My mother was a good seamstress; although she didn’t work professionally, her talent was recognised locally. I have no idea where she learnt her skills but lots of people came to our house with orders, sometimes travelling dozens of kilometres.
Life in the village was difficult in the remote post-war years, since working in a kolkhoz (a collective agrarian farm) didn’t generate revenue. Moreover, after WW2, most people, including my ancestors, had to live in dug-outs, since the fascists burnt down settlements during their retreat. My mother told me that she used to sew at night, by the light of a kerosene lamp. Near dawn, someone would often wake and ask in surprise: ‘Irina, haven’t you gone to sleep yet?’ (several families usually shared a dug-out).
It wasn’t difficult for my mother to sew. By reworking clothes (there were almost no new clothes at that time) she brightened people’s lives; they were able to find some happiness in small joys. The ‘Singer’ sewing machine was my mother’s faithful assistant, serving her throughout those years. I don’t know how it appeared in our house but it was treated like a ‘sacred cow’, always carefully covered when not in use.

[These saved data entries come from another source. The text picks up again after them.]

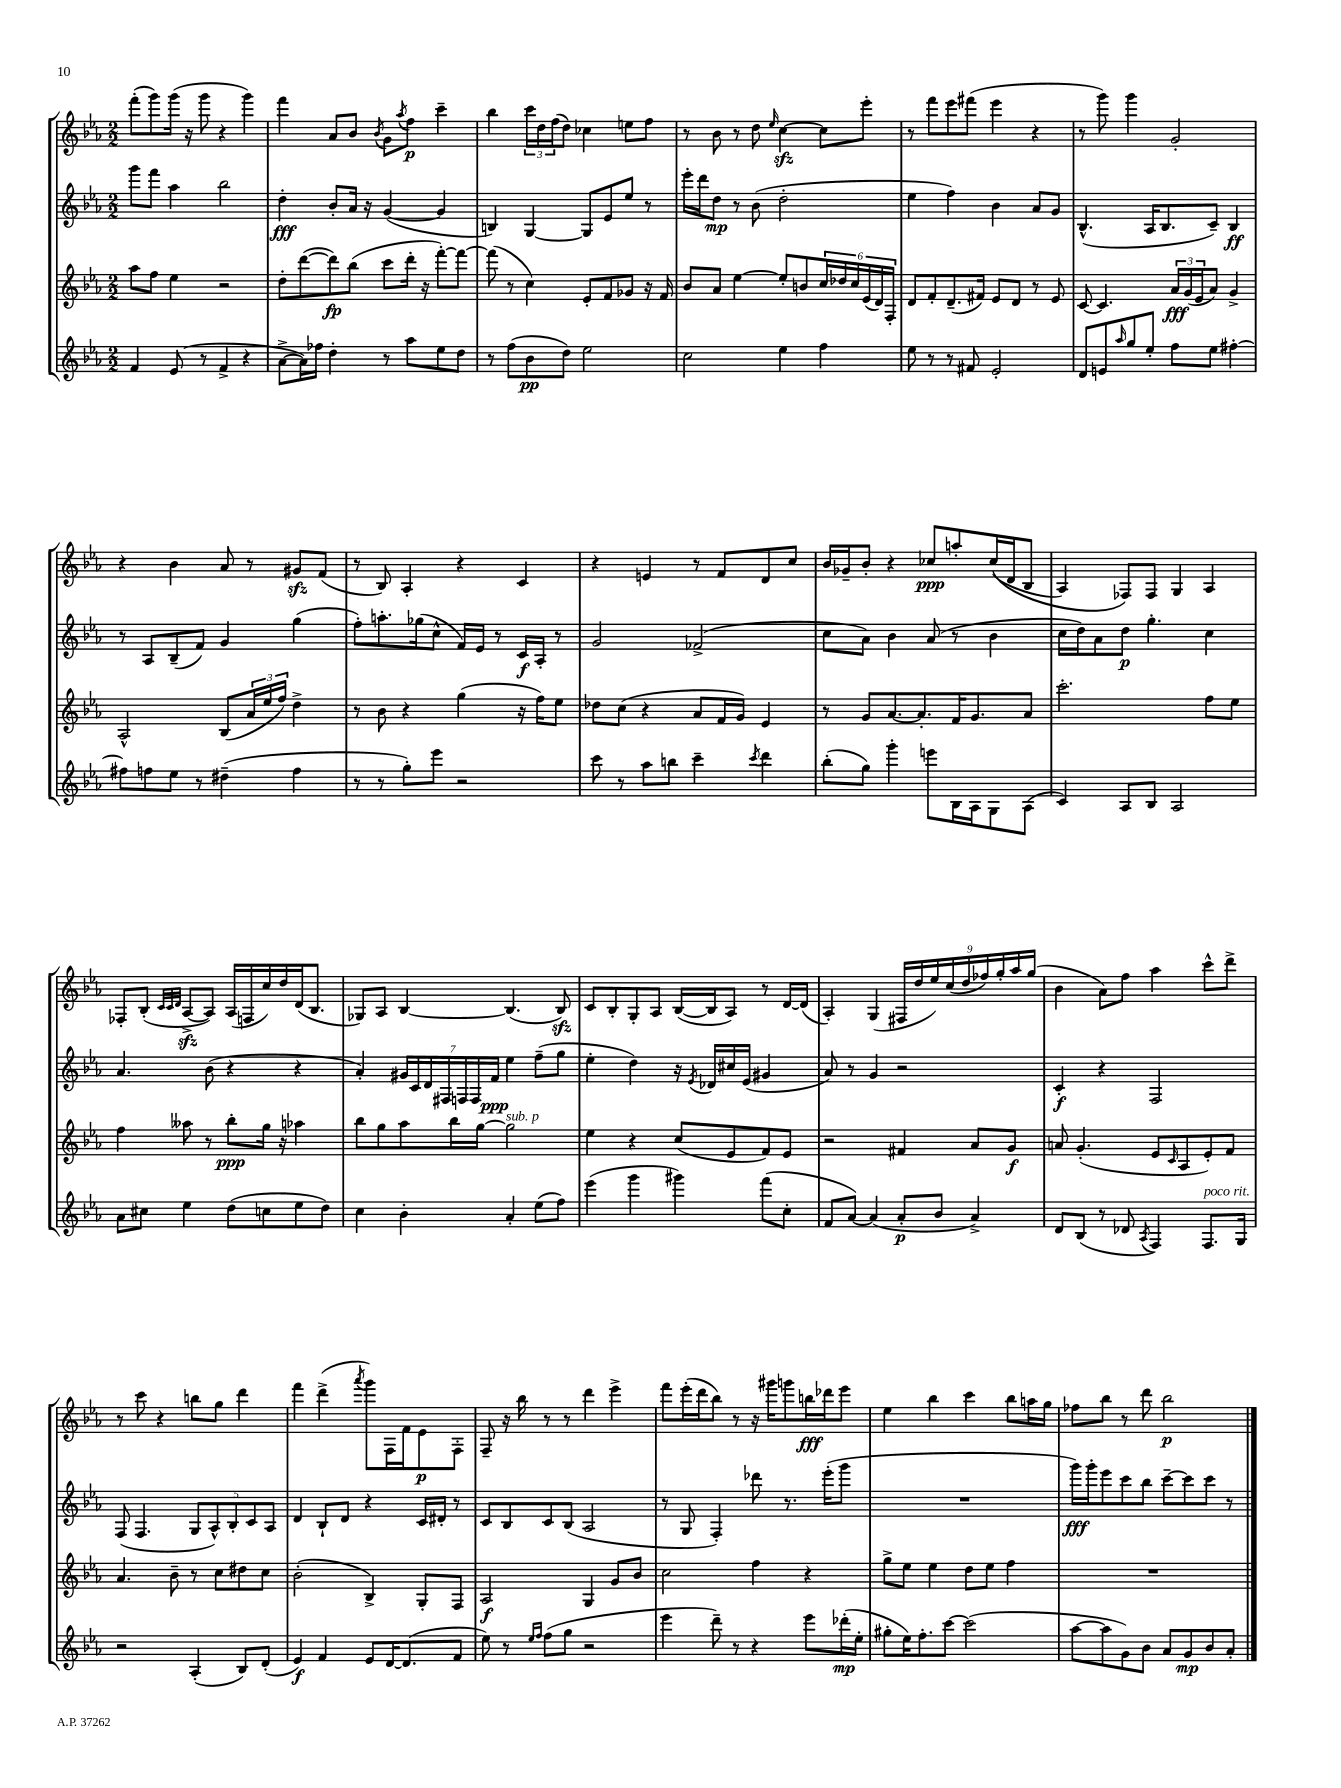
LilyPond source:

<<
\new StaffGroup <<
\new Staff = "s0" {
    \clef treble \key ees \major \numericTimeSignature \time 2/2
    f'''8-.( g'''8) g'''16( r16 g'''8 r4 g'''4) |
    f'''4 aes'8 bes'8 \acciaccatura { bes'8 } g'8 \acciaccatura { aes''8 } f''8\p c'''4-- |
    bes''4 \tuplet 3/2 { c'''16 d''16 f''16( } d''8) ces''4 e''8 f''8 |
    r8 bes'8 r8 d''8 \grace { ees''16 } c''4~\sfz c''8 ees'''8-. |
    r8 f'''8 ees'''8 fis'''8( ees'''4 r4 |
    r8 g'''8) g'''4 g'2-. |
    r4 bes'4 aes'8 r8 gis'8\sfz f'8( |
    r8 bes8) aes4-. r4 c'4 |
    r4 e'4 r8 f'8 d'8 c''8 |
    bes'16 ges'16-- bes'8-. r4 ces''8\ppp a''8-. ces''16(\( d'16 bes8 |
    aes4) fes8\) fes8 g4 aes4 |
    fes8-. bes8-.( \grace { c'32 c'32 d'32 } aes8~->\sfz aes8) aes16( f16 c''16) d''16 d'16( bes8. |
    ges8) aes8 bes4~ bes4.( bes8\sfz) |
    c'8 bes8-. g8-. aes8 bes16~( bes16 aes8) r8 d'16~ d'16( |
    aes4-.) g4( \tuplet 9/8 { fis16 d''16 ees''16) c''16( d''16 fes''16) g''16-. aes''16 g''16( } |
    bes'4 aes'8) f''8 aes''4 c'''8-^ d'''8-> |
    r8 c'''8 r4 b''8 g''8 d'''4 |
    f'''4 d'''4->( \acciaccatura { aes'''8 } g'''8) f16 f'16 ees'8\p f8-. |
    f8-- r16 bes''16 r8 r8 d'''4 ees'''4-> |
    f'''8 ees'''16-.( d'''16 bes''8) r8 r16 gis'''16 g'''8 b''16\fff des'''16 ees'''8 |
    ees''4 bes''4 c'''4 bes''8 a''16 g''16 |
    fes''8 bes''8 r8 d'''8 bes''2\p \bar "|." |
}
\new Staff = "s1" {
    \clef treble \key ees \major \numericTimeSignature \time 2/2
    g'''8 f'''8 aes''4 bes''2 |
    d''4-.\fff bes'8-. aes'16 r16 g'4~( g'4 |
    b4) g4~ g8 ees'8 ees''8 r8 |
    ees'''16-. d'''16 d''8\mp r8 bes'8( d''2-. |
    ees''4 f''4) bes'4 aes'8 g'8 |
    bes4.-^( aes16 bes8. c'8--) bes4\ff |
    r8 aes8 bes8--( f'8) g'4 g''4( |
    f''8-.) a''8.-. ges''16( c''8-^ f'16) ees'16 r8 c'16\f aes16-. r8 |
    g'2 fes'2->( |
    c''8 aes'8) bes'4 aes'8( r8 bes'4 |
    c''16 d''16) aes'8 d''8\p g''4.-. c''4 |
    aes'4. bes'8( r4 r4 |
    aes'4-.) \tuplet 7/4 { gis'16 c'16 d'16 fis16 f16 f16 f'16\ppp } ees''4 f''8--( g''8 |
    ees''4-. d''4) r16 \acciaccatura { ees'8 } des'16 cis''16 ees'16( gis'4 |
    aes'8) r8 g'4 r2 |
    c'4-.\f r4 f2 |
    f8( f4. \tuplet 5/4 { g8 aes8-^) bes8-. c'8 aes8 } |
    d'4 bes8-! d'8 r4 c'16 dis'16-. r8 |
    c'8 bes8 c'8 bes8( aes2 |
    r8 g8 f4-.) des'''8 r8. ees'''16-.( g'''8 |
    R1 |
    g'''16\fff) g'''16-. ees'''8 c'''8 bes''8 c'''8~-- c'''8 c'''8 r8 \bar "|." |
}
\new Staff = "s2" {
    \clef treble \key ees \major \numericTimeSignature \time 2/2
    aes''8 f''8 ees''4 r2 |
    d''8-. d'''8~( d'''8\fp) bes''8( c'''8 d'''16-. r16 f'''8~-.) f'''8~ |
    f'''8( r8 c''4) ees'8-. f'8 ges'8 r16 f'16 |
    bes'8 aes'8 ees''4~ ees''8-. b'8 \tuplet 6/4 { c''16 des''16 c''16 ees'16( d'16) f16-. } |
    d'8 f'8-. d'8.--( fis'16) ees'8 d'8 r8 ees'8 |
    c'8~ c'4. \tuplet 3/2 { aes'16\fff g'16( ees'16 } aes'8) g'4-> |
    aes2-^ bes8( \tuplet 3/2 { aes'16 ees''16 f''16) } d''4-> |
    r8 bes'8 r4 g''4( r16 f''16) ees''8 |
    des''8 c''8( r4 aes'8 f'16 g'16) ees'4 |
    r8 g'8 aes'8.~ aes'8.-. f'16 g'8. aes'8 |
    c'''2.-. f''8 ees''8 |
    f''4 aeses''8 r8 bes''8-.\ppp g''16 r16 aes''4 |
    bes''8 g''8 aes''8 bes''16 g''16~ g''2^\markup { \italic "sub. p" } |
    ees''4 r4 c''8( ees'8 f'8) ees'8 |
    r2 fis'4 aes'8 g'8\f |
    a'8 g'4.-.( ees'8 \grace { c'16 } aes8 ees'8-.) f'8 |
    aes'4. bes'8-- r8 c''8 dis''8 c''8 |
    bes'2-.( bes4->) g8-. f8 |
    aes2\f g4 g'8 bes'8 |
    c''2 f''4 r4 |
    g''8-> ees''8 ees''4 d''8 ees''8 f''4 |
    R1 \bar "|." |
}
\new Staff = "s3" {
    \clef treble \key ees \major \numericTimeSignature \time 2/2
    f'4 ees'8( r8 f'4-> r4 |
    aes'8~-> aes'16) fes''16 d''4-. r8 aes''8 ees''8 d''8 |
    r8 f''8( bes'8\pp d''8) ees''2 |
    c''2 ees''4 f''4 |
    ees''8 r8 r8 fis'8 ees'2-. |
    d'8 e'8 \grace { aes''16 } g''8 ees''8-. f''8 ees''8 fis''4~-. |
    fis''8 f''8 ees''8 r8 dis''4--( f''4 |
    r8 r8 g''8-.) ees'''8 r2 |
    c'''8 r8 aes''8 b''8 c'''4-- \acciaccatura { c'''8 } d'''4 |
    bes''8-.( g''8) g'''4-. e'''8 bes16 aes16 g8 aes8( |
    c'4) aes8 bes8 aes2 |
    aes'8 cis''8 ees''4 d''8( c''8 ees''8 d''8) |
    c''4 bes'4-. aes'4-. ees''8( f''8) |
    ees'''4( g'''4 gis'''4) f'''8( c''8-. |
    f'8 aes'8~) aes'4( aes'8-.\p bes'8 aes'4->) |
    d'8 bes8( r8 des'8 \acciaccatura { aes8 } f4) f8.^\markup { \italic "poco rit." } g16 |
    r2 aes4-.( bes8) d'8-.( |
    ees'4\f) f'4 ees'8 d'16~ d'8.( f'8 |
    ees''8) r8 \grace { ees''16 f''16 } f''8( g''8 r2 |
    ees'''4 d'''8--) r8 r4 ees'''8 des'''16-.\mp( ees''16-. |
    gis''8-. ees''16) f''8.-. c'''8~ c'''2( |
    aes''8~ aes''8 g'8) bes'8 aes'8 g'8\mp bes'8 aes'8-. \bar "|." |
}
>>
>>
\layout { \context { \Score \remove "Bar_number_engraver" } }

My mother used a 1930 ‘Singer’ machine to sew my first denim outfit (copying a photo from a magazine). Long after her death, this machine remained in our home, in her memory.
I always wondered how that sewing machine (boasting a famous brand) appeared in a remote village. Even in those times, it was a kind of symbol of life. ‘Singer’ sewing machines, as well as those of other trademarks, had an air of sophistication. It isn’t important how such machines arrived in villages but it is interesting to think how greatly each would have been connected with the personality of its owner and their family.
Each had its own history and expressive individuality. In fact, Belarus (like other countries) was home to sewing machines from all over the world: from legendary ‘Singer’, ‘Pfaff’ and ‘Kaiser’ to rare and little known trademarks. Today’s exhibition at the National History Museum details the development of home crafts in our villages and towns from over 50 years ago.
This original exhibition has been prepared by the National History Museum, jointly with the Belarusian Union of Designers, with assistance from private collectors Dmitry Sursky, Pavel Statkevich and Sergey Shilo. Around 40 sewing machines are on show from the National History Museum’s own archive and from private collections. Visitors can learn about the major world sewing machine producers from the 19th-20th century while inspecting various tailoring items: dummies, scissors, press irons and textiles from the past. There are also unique, illustrative materials on the history of fashion.
Each time has its own style, with tailors primarily responsible for expressing major trends. They were both designers and stylists and relied on their reputation to find work. Today’s exhibition connects the past and the present via an invisible thread. We pay tribute to the technical genius of the humble sewing machine and ponder the skills of our ancestors, for whom ‘Singer’ was the comfortable supplement to their ‘golden hands’.